Output the passage on the bundle word for word.
*** Opening of Passage to read ***
That bundle captures most of the practical value without creating fake protocol surfaces or overfitting to one scanner.
*** Close of Passage to read ***
*** Opening of Recorded information ***
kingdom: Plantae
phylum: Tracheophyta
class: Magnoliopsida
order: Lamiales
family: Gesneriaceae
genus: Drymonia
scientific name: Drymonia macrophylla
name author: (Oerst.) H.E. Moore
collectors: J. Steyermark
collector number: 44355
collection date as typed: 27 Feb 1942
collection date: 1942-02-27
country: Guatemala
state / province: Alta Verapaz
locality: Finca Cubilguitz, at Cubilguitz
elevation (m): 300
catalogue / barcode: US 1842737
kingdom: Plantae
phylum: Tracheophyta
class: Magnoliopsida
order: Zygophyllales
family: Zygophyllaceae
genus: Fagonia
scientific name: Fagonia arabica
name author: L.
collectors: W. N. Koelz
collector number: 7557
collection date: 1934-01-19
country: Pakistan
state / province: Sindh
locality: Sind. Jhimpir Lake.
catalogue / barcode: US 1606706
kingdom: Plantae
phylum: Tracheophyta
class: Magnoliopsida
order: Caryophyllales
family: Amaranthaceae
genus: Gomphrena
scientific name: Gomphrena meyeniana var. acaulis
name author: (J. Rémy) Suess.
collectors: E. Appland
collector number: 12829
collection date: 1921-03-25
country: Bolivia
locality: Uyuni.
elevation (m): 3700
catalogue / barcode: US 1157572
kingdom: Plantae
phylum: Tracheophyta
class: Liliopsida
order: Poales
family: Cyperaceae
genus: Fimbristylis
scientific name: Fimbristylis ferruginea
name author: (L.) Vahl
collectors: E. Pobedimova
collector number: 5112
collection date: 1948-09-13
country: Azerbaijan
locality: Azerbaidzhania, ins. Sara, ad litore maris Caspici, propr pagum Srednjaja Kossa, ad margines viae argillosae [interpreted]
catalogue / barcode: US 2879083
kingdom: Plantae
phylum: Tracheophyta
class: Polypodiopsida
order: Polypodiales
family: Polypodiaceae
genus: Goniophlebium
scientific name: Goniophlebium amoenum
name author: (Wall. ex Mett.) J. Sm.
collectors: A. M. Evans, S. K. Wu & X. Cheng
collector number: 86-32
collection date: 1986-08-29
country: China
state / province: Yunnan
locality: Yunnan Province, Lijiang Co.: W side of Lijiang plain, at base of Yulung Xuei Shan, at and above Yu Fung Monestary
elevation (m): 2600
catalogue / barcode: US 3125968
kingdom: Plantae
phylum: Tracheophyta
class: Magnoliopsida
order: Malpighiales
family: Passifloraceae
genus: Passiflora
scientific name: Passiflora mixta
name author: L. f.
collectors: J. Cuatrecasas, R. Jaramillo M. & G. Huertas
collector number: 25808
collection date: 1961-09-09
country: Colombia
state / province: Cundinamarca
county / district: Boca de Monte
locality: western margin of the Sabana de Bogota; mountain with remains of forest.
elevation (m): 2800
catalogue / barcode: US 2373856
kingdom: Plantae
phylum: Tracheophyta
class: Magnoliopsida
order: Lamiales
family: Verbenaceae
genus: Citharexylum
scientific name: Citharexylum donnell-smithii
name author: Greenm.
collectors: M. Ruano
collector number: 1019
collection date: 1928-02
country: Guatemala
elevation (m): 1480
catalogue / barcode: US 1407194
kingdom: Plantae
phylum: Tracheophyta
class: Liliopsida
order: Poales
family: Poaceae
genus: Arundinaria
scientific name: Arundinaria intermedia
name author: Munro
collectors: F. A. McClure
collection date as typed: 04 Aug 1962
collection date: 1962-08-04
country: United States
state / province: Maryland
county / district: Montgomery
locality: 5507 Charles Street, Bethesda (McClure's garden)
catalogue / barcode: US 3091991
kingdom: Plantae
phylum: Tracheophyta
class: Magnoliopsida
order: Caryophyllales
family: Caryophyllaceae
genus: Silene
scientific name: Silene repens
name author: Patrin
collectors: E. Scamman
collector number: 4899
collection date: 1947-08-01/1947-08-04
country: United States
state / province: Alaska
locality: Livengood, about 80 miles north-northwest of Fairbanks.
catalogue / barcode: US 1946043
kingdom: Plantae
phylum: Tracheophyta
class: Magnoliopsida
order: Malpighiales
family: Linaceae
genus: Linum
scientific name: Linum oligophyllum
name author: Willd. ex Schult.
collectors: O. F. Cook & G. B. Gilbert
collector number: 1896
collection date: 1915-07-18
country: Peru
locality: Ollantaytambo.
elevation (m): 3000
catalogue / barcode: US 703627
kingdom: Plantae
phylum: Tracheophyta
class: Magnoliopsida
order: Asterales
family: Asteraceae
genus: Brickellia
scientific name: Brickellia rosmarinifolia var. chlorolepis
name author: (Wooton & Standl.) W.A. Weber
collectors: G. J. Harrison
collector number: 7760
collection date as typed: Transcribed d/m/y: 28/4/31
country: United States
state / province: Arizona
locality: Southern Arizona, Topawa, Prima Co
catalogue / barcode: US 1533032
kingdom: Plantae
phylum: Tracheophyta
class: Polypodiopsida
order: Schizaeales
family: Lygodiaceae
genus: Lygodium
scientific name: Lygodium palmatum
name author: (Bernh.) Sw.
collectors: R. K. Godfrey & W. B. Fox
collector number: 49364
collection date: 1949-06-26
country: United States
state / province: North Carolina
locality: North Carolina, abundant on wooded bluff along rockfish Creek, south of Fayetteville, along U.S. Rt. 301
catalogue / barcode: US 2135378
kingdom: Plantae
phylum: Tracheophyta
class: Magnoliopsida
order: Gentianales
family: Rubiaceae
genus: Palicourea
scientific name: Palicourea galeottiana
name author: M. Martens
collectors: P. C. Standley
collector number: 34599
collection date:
*** Close of Recorded information ***
### Finished exercise
That bundle captures most of the practical value without creating fake protocol surfaces or overfitting to one scanner.